The Mantis X takes the form of a tiny black box with a few lights, a button, and a micro USB port for charging. It's designed to mount to any handgun with a Picatinny rail. It's small enough that it fit onto my Springfield XDS, though I did have to mount it backwards.
That didn't cause any problems because the device can account for the backwards orientation. It also takes into account whether you're left handed or right handed. It can even track dry fire exercises in addition to live fire training.
In my time at the range, the Mantis X seemed to be pretty accurate. The hits on the paper matched up pretty well with where the Mantis X guessed I was hitting. The score for how much movement I had before each shot seemed pretty accurate too.
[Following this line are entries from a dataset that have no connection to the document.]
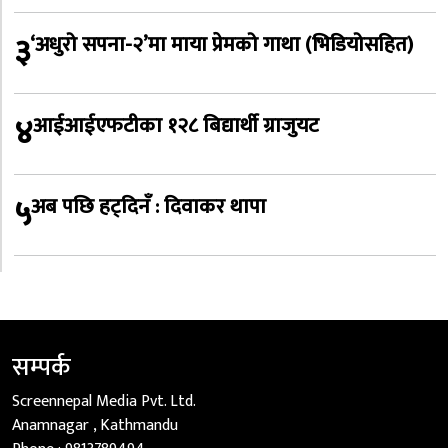
३
‘अधुरो सपना-२’मा माया प्रेमको गाथा (भिडियोसहित)
४
आईआईएफटीका १२८ बिद्यार्थी ग्राजुयट
५
अब पछि हट्दिनँ : दिवाकर थापा
सम्पर्क
Screennepal Media Pvt. Ltd.
Anamnagar , Kathmandu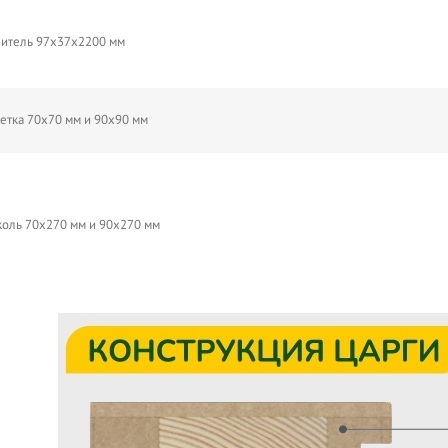
итель 97х37х2200 мм
етка 70х70 мм и 90х90 мм
оль 70х270 мм и 90х270 мм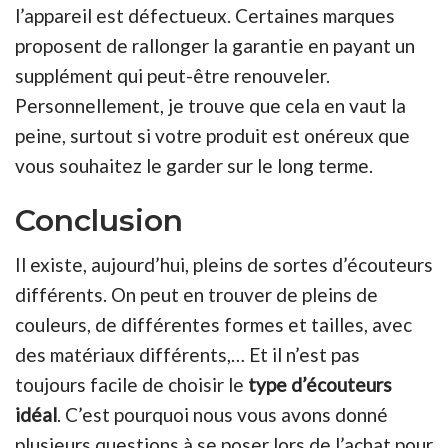
l’appareil est défectueux. Certaines marques
proposent de rallonger la garantie en payant un
supplément qui peut-être renouveler.
Personnellement, je trouve que cela en vaut la
peine, surtout si votre produit est onéreux que
vous souhaitez le garder sur le long terme.
Conclusion
Il existe, aujourd’hui, pleins de sortes d’écouteurs
différents. On peut en trouver de pleins de
couleurs, de différentes formes et tailles, avec
des matériaux différents,… Et il n’est pas
toujours facile de choisir le
type d’écouteurs
idéal
. C’est pourquoi nous vous avons donné
plusieurs questions à se poser lors de l’achat pour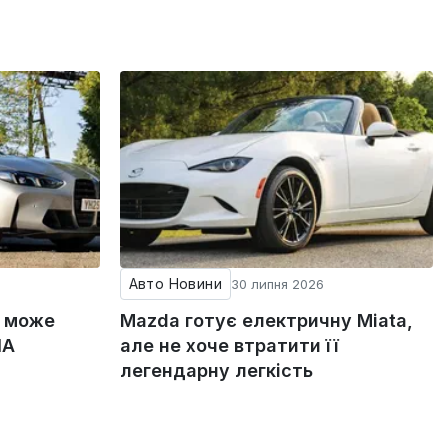
Авто Новини
30 липня 2026
g може
Mazda готує електричну Miata,
ША
але не хоче втратити її
легендарну легкість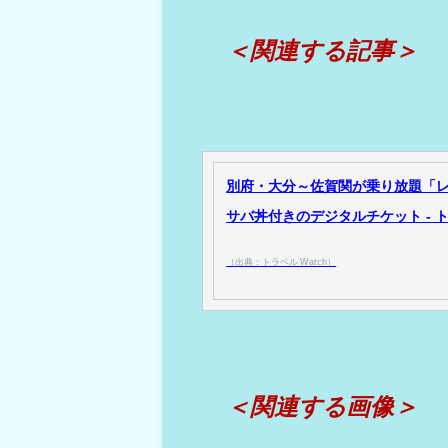
＜関連する記事＞
別府・大分～佐賀関が乗り放題「レ
サバ丼付きのデジタルチケット - トラ
（出典：トラベル Watch）
＜関連する画像＞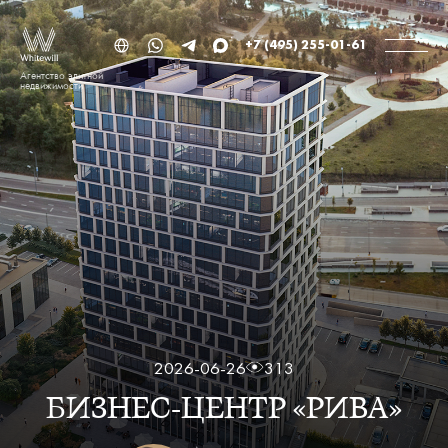
+7 (495) 255-01-61
Агентство элитной
недвижимости
2026-06-26
313
БИЗНЕС-ЦЕНТР «РИВА»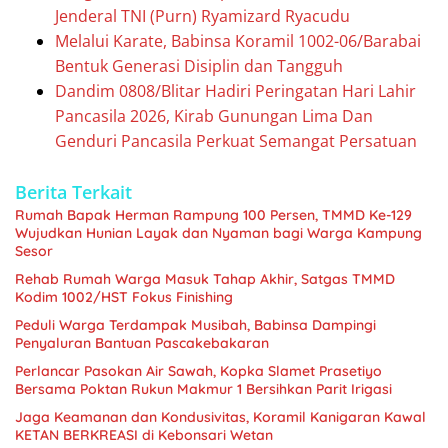
Jenderal TNI (Purn) Ryamizard Ryacudu
Melalui Karate, Babinsa Koramil 1002-06/Barabai
Bentuk Generasi Disiplin dan Tangguh
Dandim 0808/Blitar Hadiri Peringatan Hari Lahir
Pancasila 2026, Kirab Gunungan Lima Dan
Genduri Pancasila Perkuat Semangat Persatuan
Berita Terkait
Rumah Bapak Herman Rampung 100 Persen, TMMD Ke-129
Wujudkan Hunian Layak dan Nyaman bagi Warga Kampung
Sesor
Rehab Rumah Warga Masuk Tahap Akhir, Satgas TMMD
Kodim 1002/HST Fokus Finishing
Peduli Warga Terdampak Musibah, Babinsa Dampingi
Penyaluran Bantuan Pascakebakaran
Perlancar Pasokan Air Sawah, Kopka Slamet Prasetiyo
Bersama Poktan Rukun Makmur 1 Bersihkan Parit Irigasi
Jaga Keamanan dan Kondusivitas, Koramil Kanigaran Kawal
KETAN BERKREASI di Kebonsari Wetan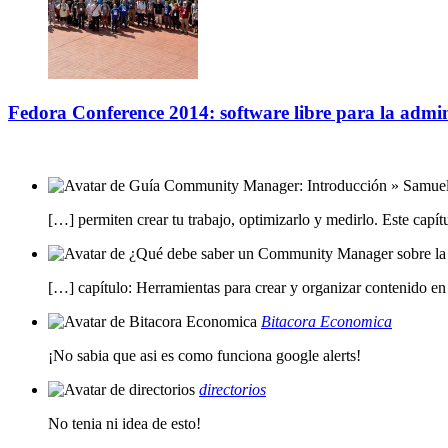
Fedora Conference 2014: software libre para la admin
[…] permiten crear tu trabajo, optimizarlo y medirlo. Este capí
[…] capítulo: Herramientas para crear y organizar contenido e
Bitacora Economica
¡No sabia que asi es como funciona google alerts!
directorios
No tenia ni idea de esto!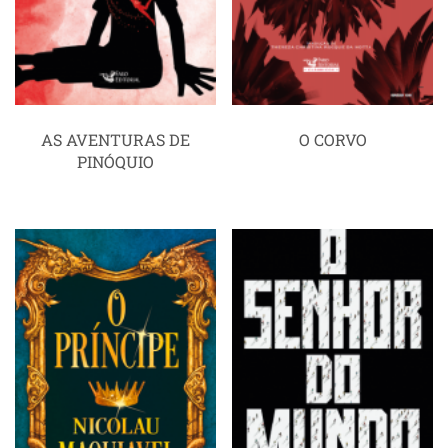
AS AVENTURAS DE
O CORVO
PINÓQUIO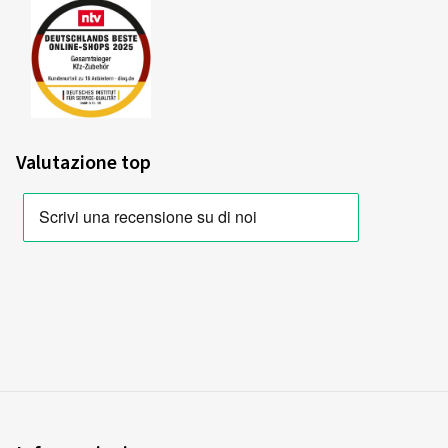
Dimensioni:
170/60 R17 72T
Valutazione top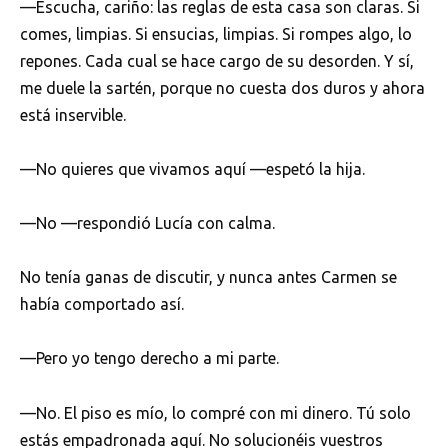
—Escucha, cariño: las reglas de esta casa son claras. Si
comes, limpias. Si ensucias, limpias. Si rompes algo, lo
repones. Cada cual se hace cargo de su desorden. Y sí,
me duele la sartén, porque no cuesta dos duros y ahora
está inservible.
—No quieres que vivamos aquí —espetó la hija.
—No —respondió Lucía con calma.
No tenía ganas de discutir, y nunca antes Carmen se
había comportado así.
—Pero yo tengo derecho a mi parte.
—No. El piso es mío, lo compré con mi dinero. Tú solo
estás empadronada aquí. No solucionéis vuestros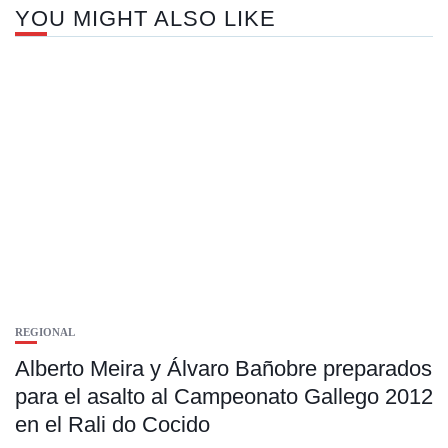
YOU MIGHT ALSO LIKE
REGIONAL
Alberto Meira y Álvaro Bañobre preparados
para el asalto al Campeonato Gallego 2012
en el Rali do Cocido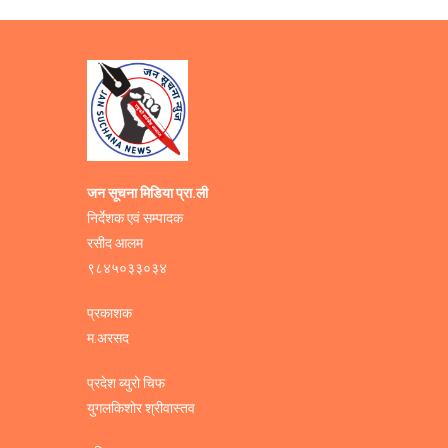
जन सूचना मिडिया प्रा.ली
निर्देशक एवं सम्पादक
रसीद आलम
९८४५०३३०३४
प्रकाशक
म.अरसद
प्रदेश ब्युरो चिफ
युगलकिशोर श्रीवास्तव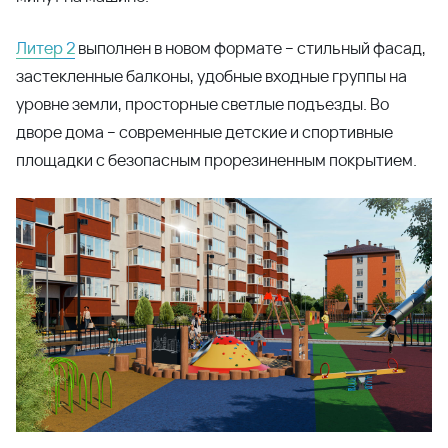
Литер 2
выполнен в новом формате – стильный фасад,
застекленные балконы, удобные входные группы на
уровне земли, просторные светлые подъезды. Во
дворе дома – современные детские и спортивные
площадки с безопасным прорезиненным покрытием.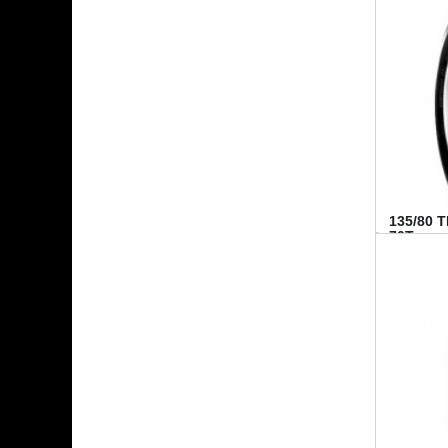
135/80 
70T...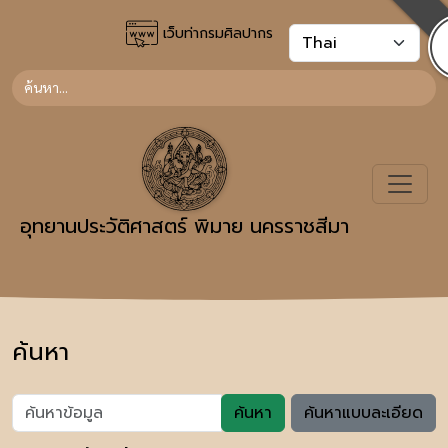
เว็บท่ากรมศิลปากร
อุทยานประวัติศาสตร์ พิมาย นครราชสีมา
ค้นหา
ค้นหา
ค้นหาแบบละเอียด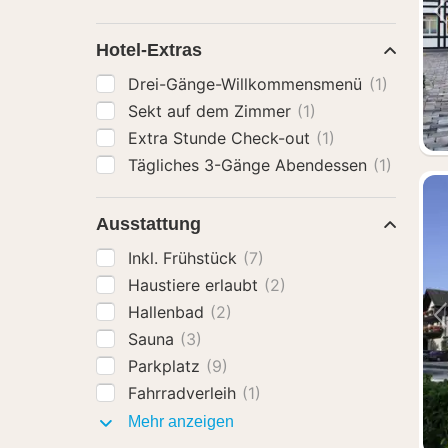
Hotel-Extras
Drei-Gänge-Willkommensmenü
(1)
Sekt auf dem Zimmer
(1)
Extra Stunde Check-out
(1)
Tägliches 3-Gänge Abendessen
(1)
Ausstattung
Inkl. Frühstück
(7)
Haustiere erlaubt
(2)
Hallenbad
(2)
Sauna
(3)
Parkplatz
(9)
Fahrradverleih
(1)
Ausstattung
Mehr anzeigen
At one point I purposely put way too little finger on the trigger to see if the Mantis X would catch the problem. It did. It could tell I was pushing all my shots to the left. It recommended I use more trigger finger.
I also love the way it encourages people to train. It matches my preferred method whenever I'm working with students on the NRA Basic Pistol course. Once somebody has learned the basics of firearms safety, proper grip, and stance it's best to train by shooting in groups. The best results come from keeping everything from aimpoint to sight alignment to grip as consistent as possible, then firing a number of rounds before actually reviewing where you're hitting.
That's how Mantis X encourages you to use the app. Take a couple of shots and the app grades each one between 0 and 100, as well as averaging them together. Anything below a 95 rating will fall somewhere around the outer rim of the target and into a quadrant that corresponds with what Mantis X thinks is causing you to miss your target. If you see a group of low-scoring shots in one specific quadrant, well, there's your problem.
The scoring system actually makes for a pretty fun game too. Townhall's Matt Vespa and I took turns shooting my XDS while the Mantis X scored each shot. Whoever (me, obviously) got a higher average score won. It was pretty fun and a lot easier than scoring a paper target.
The system isn't perfect, of course. Having to hit start and stop between magazines was kind of annoying. It should be more obvious that clearing your groupings from the app actually saves them all for review later. The UI is pretty intuitive but it could still be improved. And there was one whole magazine that the app didn't seem to register for some reason so the reliability could use some troubleshooting.
Overall, the Mantis X is an exciting step forward in the world of firearms. It's now possible to strap a tiny computer to your gun that will help make you a better shooter. The future is here and I can't wait to see what the fusion of firearms and computers brings us next.